The club started to prosper during the late 1990s and early 2000s when several underage division two titles were won at under 14, 16 and minor. Crecora/Manister won the County Junior B Hurling Championship in 2001 with a win over Ballybricken in the final. They reached the semi finals of the County Junior A Hurling Championships in 2007, but thus far haven't challenged for promotion to intermediate level. In 2020 the clubs football team won their first ever Junior A County final defeating Monagea by a scoreline of 1-11 to 0-11, sealing promotion to intermediate level for the first time in the clubs history. Due to the small population of the parishes the club amalgamates with neighbouring clubs such as Fedamore and Croom with some success.

Grounds
Prior to 1988, the club rented out various fields around the parishes from local farmers for training and matches. In 1988, it located a site about half a kilometre from Crecora village in the townland of Skehanagh in Manister parish. It was blessed and officially opened in 1991 and contained a full sized pitch along with a smaller sized training pitch. Dressing rooms were constructed in 1997-98 and soon after nets and lights were added.

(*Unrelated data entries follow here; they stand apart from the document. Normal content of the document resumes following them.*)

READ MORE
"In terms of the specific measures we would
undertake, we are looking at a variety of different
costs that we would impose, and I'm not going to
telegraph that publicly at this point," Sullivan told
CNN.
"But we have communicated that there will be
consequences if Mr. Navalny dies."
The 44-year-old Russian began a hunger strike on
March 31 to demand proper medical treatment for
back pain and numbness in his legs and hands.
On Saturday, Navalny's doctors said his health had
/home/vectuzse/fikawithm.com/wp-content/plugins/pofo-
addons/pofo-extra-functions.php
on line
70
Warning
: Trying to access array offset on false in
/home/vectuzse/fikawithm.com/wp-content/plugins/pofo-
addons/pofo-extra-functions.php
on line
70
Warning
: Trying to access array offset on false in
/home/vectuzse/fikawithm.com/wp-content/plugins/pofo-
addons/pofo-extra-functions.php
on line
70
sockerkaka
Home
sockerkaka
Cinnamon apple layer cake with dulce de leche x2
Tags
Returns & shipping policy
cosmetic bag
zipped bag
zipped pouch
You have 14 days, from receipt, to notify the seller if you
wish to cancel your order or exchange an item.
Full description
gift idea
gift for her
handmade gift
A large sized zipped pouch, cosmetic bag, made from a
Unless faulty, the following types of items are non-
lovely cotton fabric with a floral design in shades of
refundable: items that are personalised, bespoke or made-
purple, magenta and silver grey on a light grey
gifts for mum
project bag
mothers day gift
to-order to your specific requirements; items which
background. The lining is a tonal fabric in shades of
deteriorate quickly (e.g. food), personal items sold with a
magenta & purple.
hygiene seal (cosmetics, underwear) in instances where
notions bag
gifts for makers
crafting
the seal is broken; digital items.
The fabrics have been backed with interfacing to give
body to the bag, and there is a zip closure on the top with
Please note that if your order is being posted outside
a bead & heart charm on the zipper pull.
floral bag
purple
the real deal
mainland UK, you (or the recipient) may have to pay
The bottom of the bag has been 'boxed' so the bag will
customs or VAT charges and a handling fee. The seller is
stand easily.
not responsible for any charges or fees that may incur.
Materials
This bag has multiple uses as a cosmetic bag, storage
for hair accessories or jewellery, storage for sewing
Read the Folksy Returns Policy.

A hurling wall was also built in 2010-11.

Honours
Hurling
 Limerick CountyJunior B Hurling Championship (1): 2001
 Limerick City Junior A Hurling Championship (3): 2003, 2004, 2005
 Limerick City U21 B Hurling Championship (1): 2003, 2004, 2005, 2018

Football
 Limerick City Junior B Football Championship (1): 2015
 Limerick County Junior A Football Championship (1): 2020

References
 "One Hundred Years of Glory: A History of Limerick GAA", Ó Ceallaigh, Séamus & Murphy, Seán, 1984.